» **ASSIGNMENT A**
In the records, retype the lines from the one containing "1. [Vision et" through the one containing "### 1.1 Mission d'Everest Finance", including both of those lines, with no changes.

In Sec. II, the new experimental setup is described which allows flow visualisation of the flow in the port using Schlieren photography. Section III shows results both for pressure-ratio measurements across the valve as well as visualisation results both for the static and dynamic cases as well as an analysis of the images and a comparison between the static and the dynamic cases. Finally the results are summarised in Sec. IV.

In order to further study and also verify the conceived shock patterns in the exhaust port downstream the valve, suggested in our previous studies,11,12 a new setup was designed and constructed, which allows for Schlieren visualisation of the shock structures. The setup was designed to allow for both static and dynamic experiments, similar to those performed in our previous work.

To gain optical access to the convoluted region between the valve head and the seat, the new setup was designed with a 30° conical section instead of the full axisymmetric geometry. An alternative would have been to use a two-dimensional slice; however, then it would not be possible to replicate the geometric flow area distribution of the previous axisymmetric experiments during the opening sequence. This feature is important since the area distribution is not fully determined by the 2D profile as the change of radius (and thus some addition to the area distribution) is not captured. Of course, both a 2D setup and a 30° setup have additional side walls that do not exist in the axisymmetric case, where boundary layers develop and therefore also affect the effective flow area. However, this effect is deemed to be small, at least close to the valve seat. Some minor changes as compared to the axisymmetric experiments were made to the valve seat, including the removal of a tap for measurement of seat pressure and the removal of a small indent directly downstream of the seat. For ease of manufacturing, the geometries were scaled up 1.5 times compared to the original. Most of the setup was made in aluminum whereas the valve part was constructed through three-dimensional printing in plastic.

» **STUDY MATERIAL**
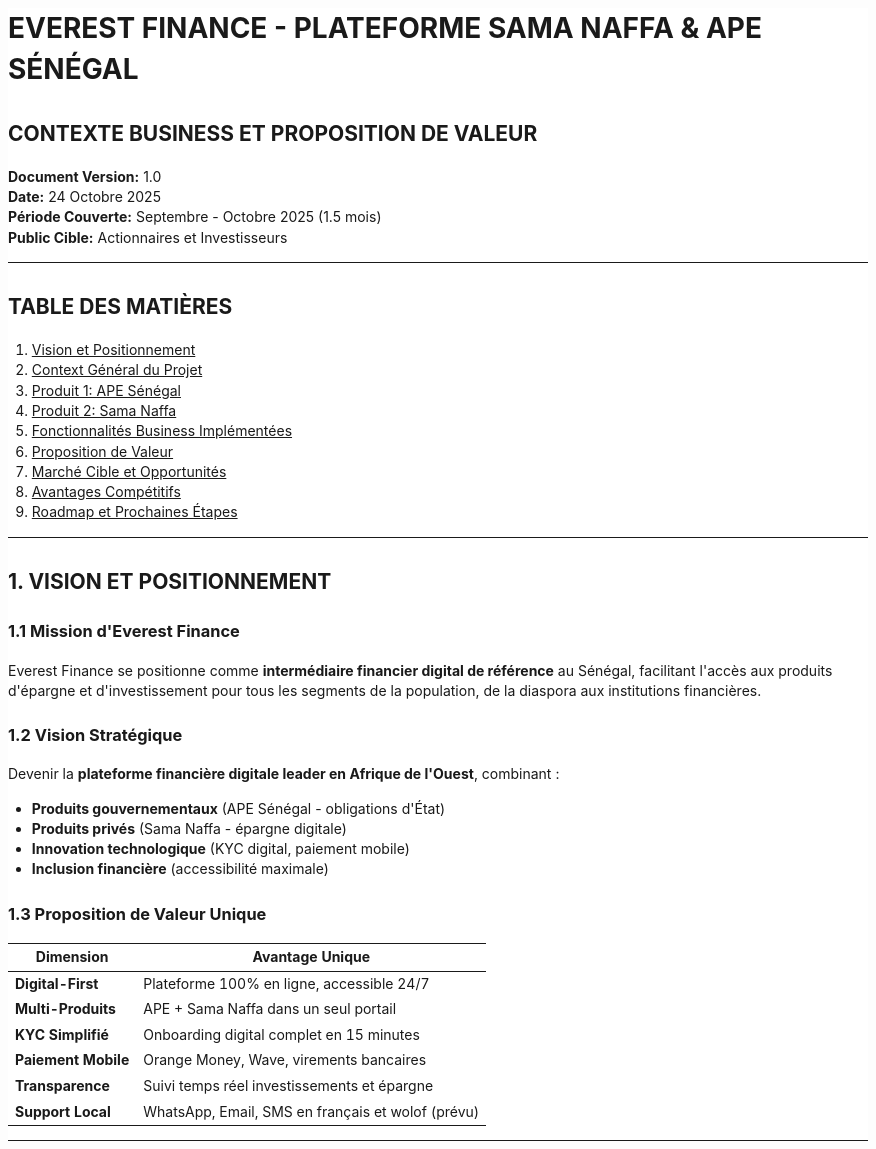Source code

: # EVEREST FINANCE - PLATEFORME SAMA NAFFA & APE SÉNÉGAL
## CONTEXTE BUSINESS ET PROPOSITION DE VALEUR

**Document Version:** 1.0  
**Date:** 24 Octobre 2025  
**Période Couverte:** Septembre - Octobre 2025 (1.5 mois)  
**Public Cible:** Actionnaires et Investisseurs

---

## TABLE DES MATIÈRES

1. [Vision et Positionnement](#vision-et-positionnement)
2. [Context Général du Projet](#context-général-du-projet)
3. [Produit 1: APE Sénégal](#produit-1-ape-sénégal)
4. [Produit 2: Sama Naffa](#produit-2-sama-naffa)
5. [Fonctionnalités Business Implémentées](#fonctionnalités-business-implémentées)
6. [Proposition de Valeur](#proposition-de-valeur)
7. [Marché Cible et Opportunités](#marché-cible-et-opportunités)
8. [Avantages Compétitifs](#avantages-compétitifs)
9. [Roadmap et Prochaines Étapes](#roadmap-et-prochaines-étapes)

---

## 1. VISION ET POSITIONNEMENT

### 1.1 Mission d'Everest Finance

Everest Finance se positionne comme **intermédiaire financier digital de référence** au Sénégal, facilitant l'accès aux produits d'épargne et d'investissement pour tous les segments de la population, de la diaspora aux institutions financières.

### 1.2 Vision Stratégique

Devenir la **plateforme financière digitale leader en Afrique de l'Ouest**, combinant :
- **Produits gouvernementaux** (APE Sénégal - obligations d'État)
- **Produits privés** (Sama Naffa - épargne digitale)
- **Innovation technologique** (KYC digital, paiement mobile)
- **Inclusion financière** (accessibilité maximale)

### 1.3 Proposition de Valeur Unique

| Dimension | Avantage Unique |
|-----------|-----------------|
| **Digital-First** | Plateforme 100% en ligne, accessible 24/7 |
| **Multi-Produits** | APE + Sama Naffa dans un seul portail |
| **KYC Simplifié** | Onboarding digital complet en 15 minutes |
| **Paiement Mobile** | Orange Money, Wave, virements bancaires |
| **Transparence** | Suivi temps réel investissements et épargne |
| **Support Local** | WhatsApp, Email, SMS en français et wolof (prévu) |

---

» **ASSIGNMENT B**
Answer each question about the passage on the Schlieren valve experiments in one short line:
(i) Which section summarizes the results?
(ii) What angle does the conical section of the new setup have?
(iii) By what factor were the geometries scaled up compared to the original?

» **TASK SOLUTION A**
1. [Vision et Positionnement](#vision-et-positionnement)
2. [Context Général du Projet](#context-général-du-projet)
3. [Produit 1: APE Sénégal](#produit-1-ape-sénégal)
4. [Produit 2: Sama Naffa](#produit-2-sama-naffa)
5. [Fonctionnalités Business Implémentées](#fonctionnalités-business-implémentées)
6. [Proposition de Valeur](#proposition-de-valeur)
7. [Marché Cible et Opportunités](#marché-cible-et-opportunités)
8. [Avantages Compétitifs](#avantages-compétitifs)
9. [Roadmap et Prochaines Étapes](#roadmap-et-prochaines-étapes)

---

## 1. VISION ET POSITIONNEMENT

### 1.1 Mission d'Everest Finance

» **TASK SOLUTION B**
(i) Sec. IV
(ii) 30°
(iii) 1.5 times